Book: The Social Life of DNA: Race, Reparations, and Reconciliation After the Genome

This book by Alondra Nelson is only tangentially about genealogy and family history and sheds no light about how to use DNA to do research. It is about how our recent knowledge of the genome has fundamentally changed how we view facts about our ancestors.

The modern popularity of genealogy research began with Roots as a mini-series being televised in 1977. Before then, genealogy in the US had been mostly an upper-class pursuit, by white people. Of course, the LDS (Mormon) church had long been encouraging their members to document their ancestry -- also a mostly white project. Roots changed that, and now there are large numbers of black Americans looking for their ancestors both black and white, slave and free. And many want to go beyond the racialized labels assigned by the culture and the records and the African continent to find ancestral countries or tribal groups of origin.

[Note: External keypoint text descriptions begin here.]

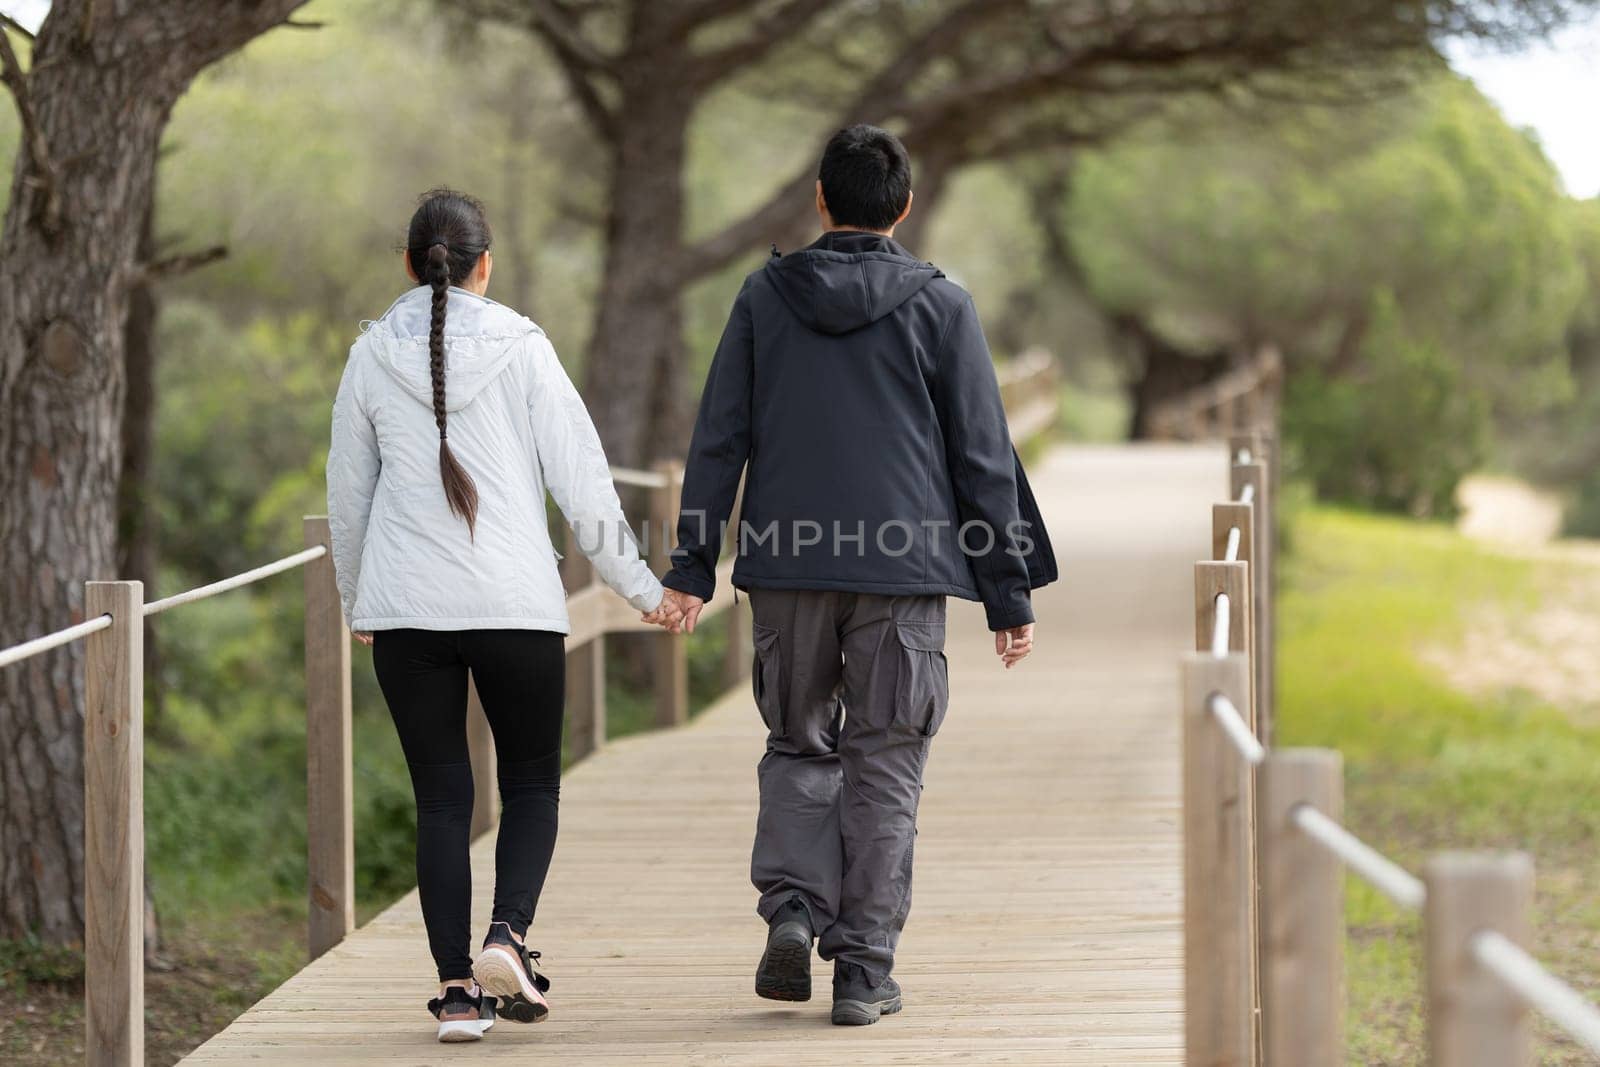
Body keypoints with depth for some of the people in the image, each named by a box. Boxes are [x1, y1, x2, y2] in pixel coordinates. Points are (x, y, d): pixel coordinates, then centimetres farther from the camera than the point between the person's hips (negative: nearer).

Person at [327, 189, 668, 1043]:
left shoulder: (372, 357, 3)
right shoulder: (523, 351, -3)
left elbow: (348, 497, 11)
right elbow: (581, 483, -2)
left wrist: (355, 604, 25)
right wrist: (640, 587, 8)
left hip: (405, 612, 2)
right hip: (516, 604, -2)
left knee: (441, 797, 7)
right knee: (531, 785, 11)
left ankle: (458, 987, 2)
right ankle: (506, 940, -11)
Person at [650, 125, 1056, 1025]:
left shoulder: (765, 297, 6)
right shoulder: (941, 306, 1)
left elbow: (718, 439, 4)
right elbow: (984, 457, 1)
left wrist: (692, 565, 7)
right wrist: (1010, 593, 5)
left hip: (788, 565, 2)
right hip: (902, 574, -2)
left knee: (799, 746, 17)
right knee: (884, 767, 4)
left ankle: (791, 902, -4)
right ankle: (864, 966, 2)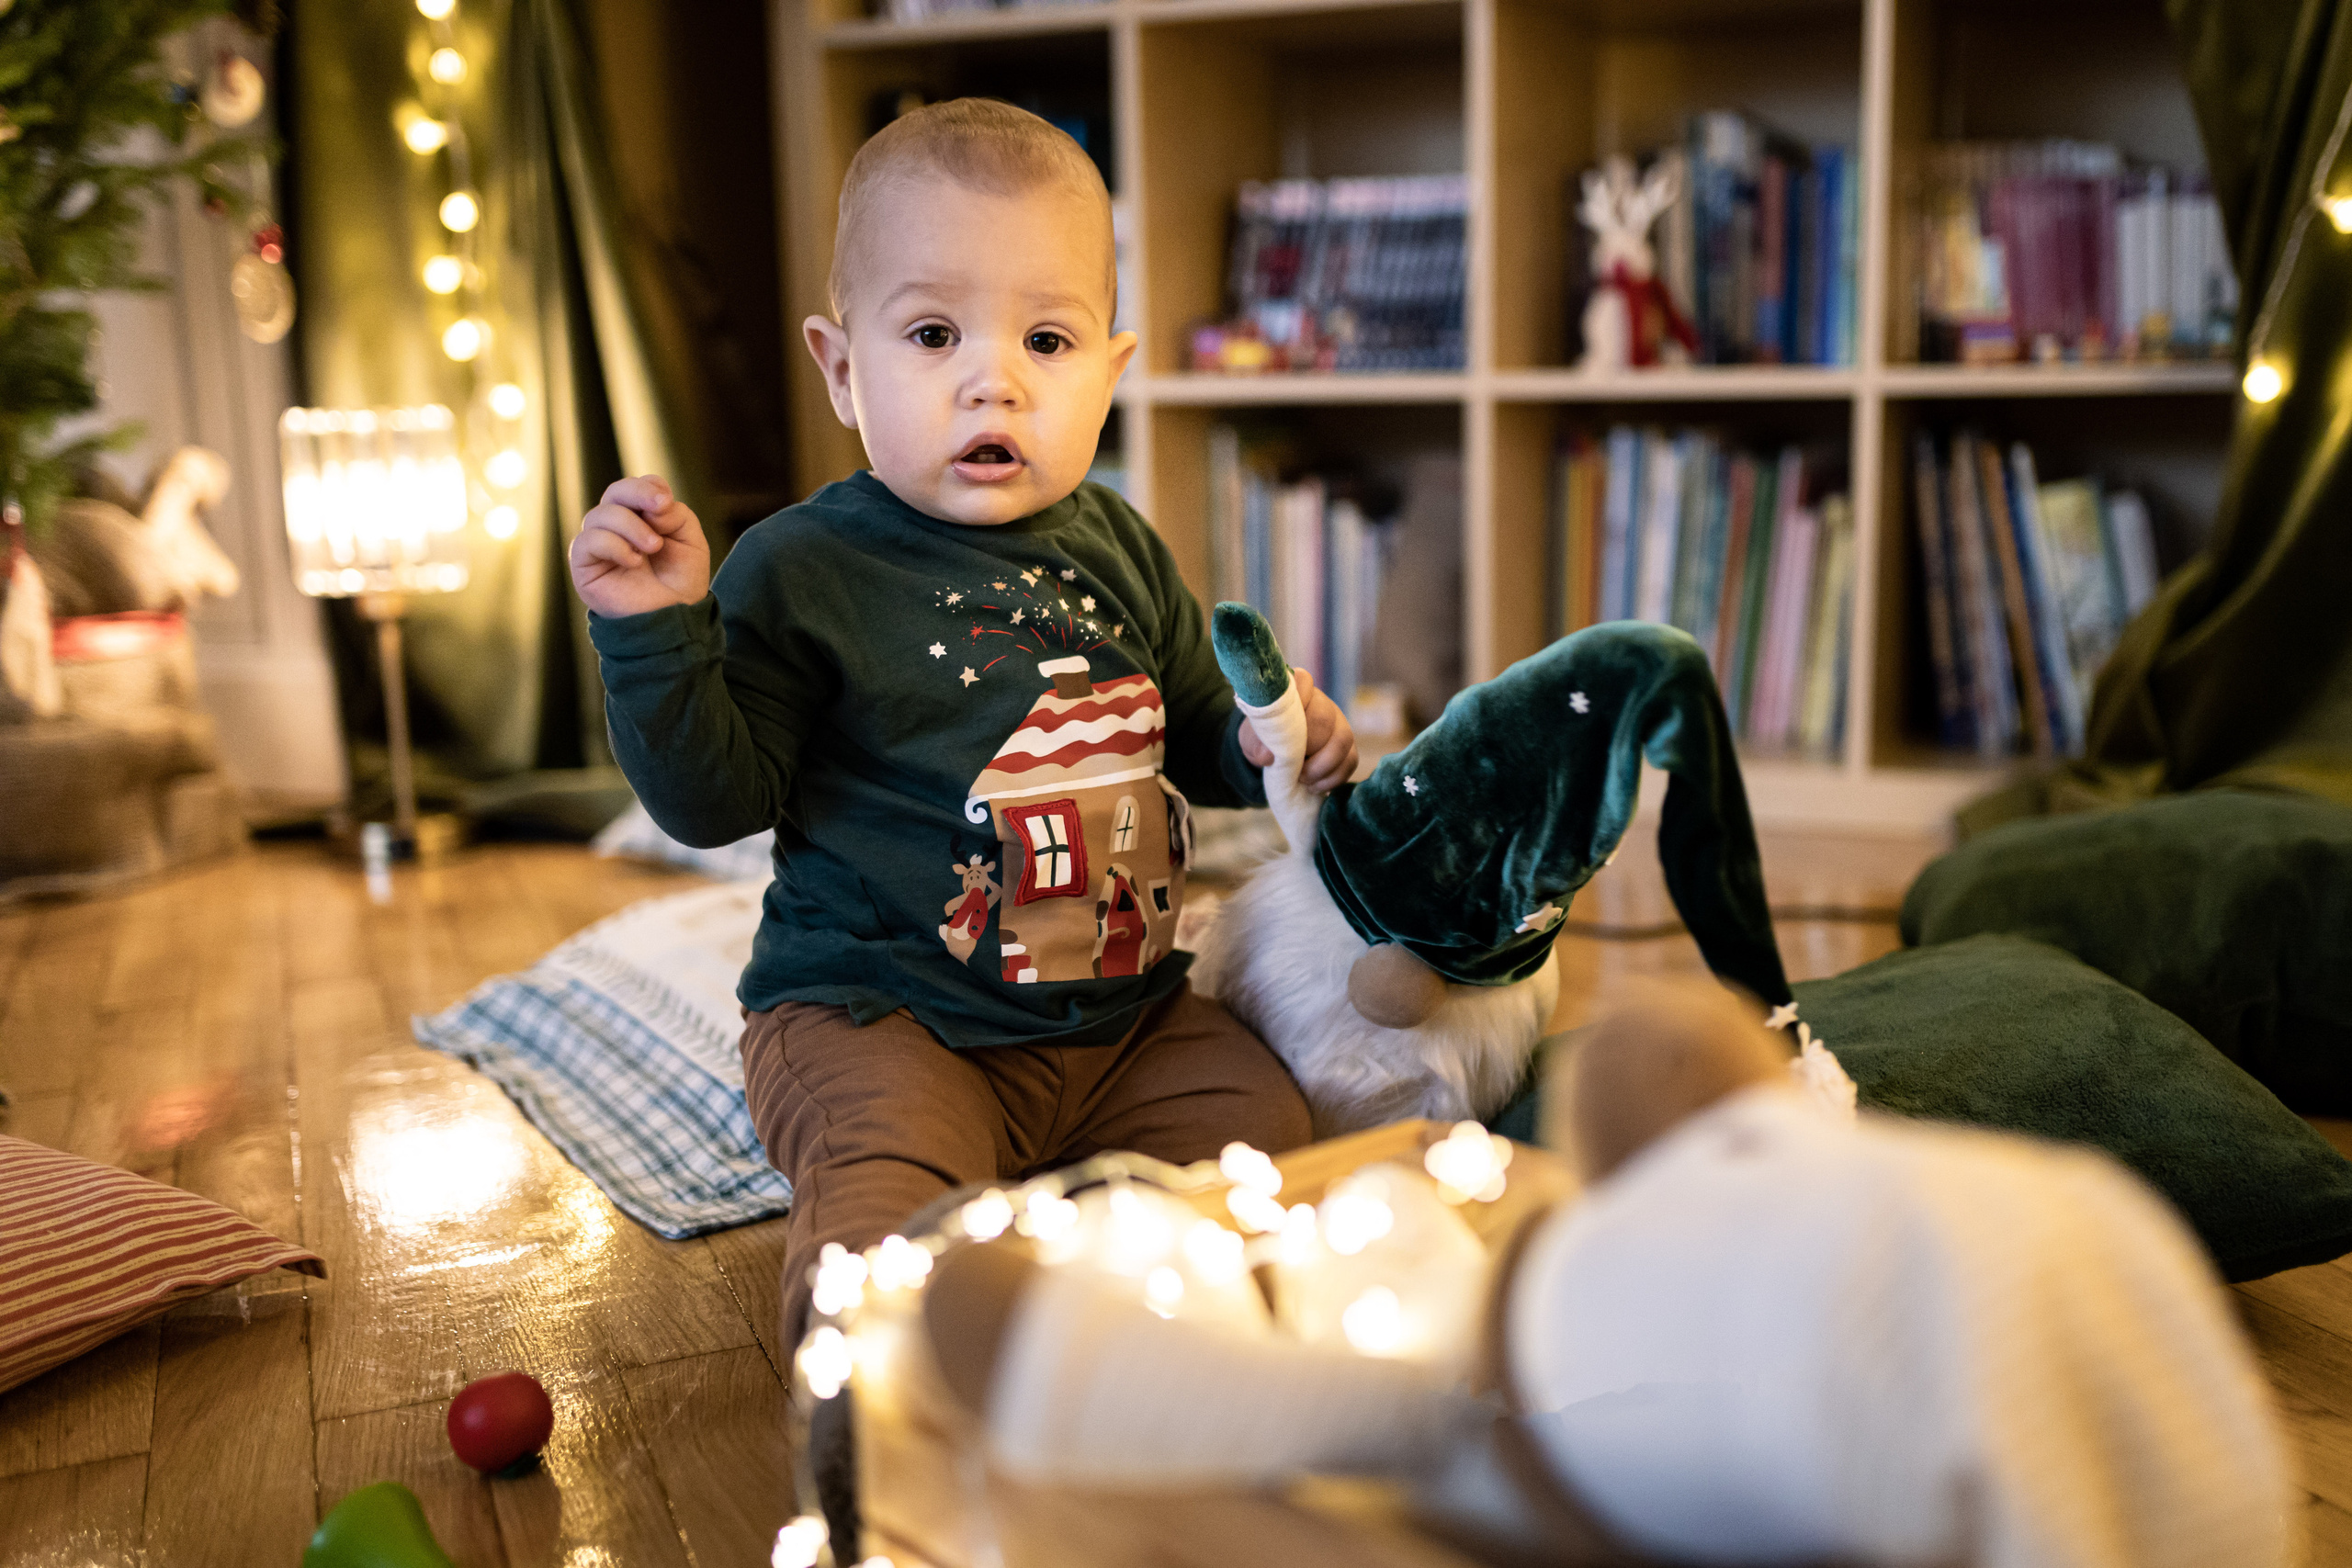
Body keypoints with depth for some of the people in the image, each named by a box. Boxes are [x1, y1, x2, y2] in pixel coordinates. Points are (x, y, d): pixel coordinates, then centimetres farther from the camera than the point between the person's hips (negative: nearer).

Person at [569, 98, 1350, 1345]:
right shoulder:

Research both archaeological and "coroner's method" removal of graves in the "Negro Burial Ground" in the 90s exposed an old, racialized way of classifying the bones, in contrast to the new archaeological research which focused on using every clue found to place the person in the context of their lives in New Amsterdam, now lower Manhattan (near Tribeca). For instance, patterns of wear on the bones reveal the nature of the work these enslaved people did, and the African birth of some of them.

Once local people became aware of the excavation of graves, groups formed of probable descendants and others interested in preserving and studying and preserving the graveyard, which is now a National Monument. Another eventual outcome was the establishment by Rick Kittles, a brilliant scholar and activist, of African Ancestry, a company founded to help slave descendants find their African origins, and reconciliation with their history. His company offers both yDNA and mtDNA tests to help people connect with a country, a tribe.

There is a great deal more in this slim volume: the use of DNA to unite grandmothers with their missing grandchildren separated by the "Dirty War" in Argentina, forensic use of DNA to solve crimes of genocide, and eventually a very nuanced discussion of reparations politics in the USA.

This is not an easy read. It made me wonder why my genealogy society is all white. It made me ponder the history of how we've made use of our new knowledge of the genome, and what is ahead. It made me think about reconciliation with the past, and how we move forward once we know the truth.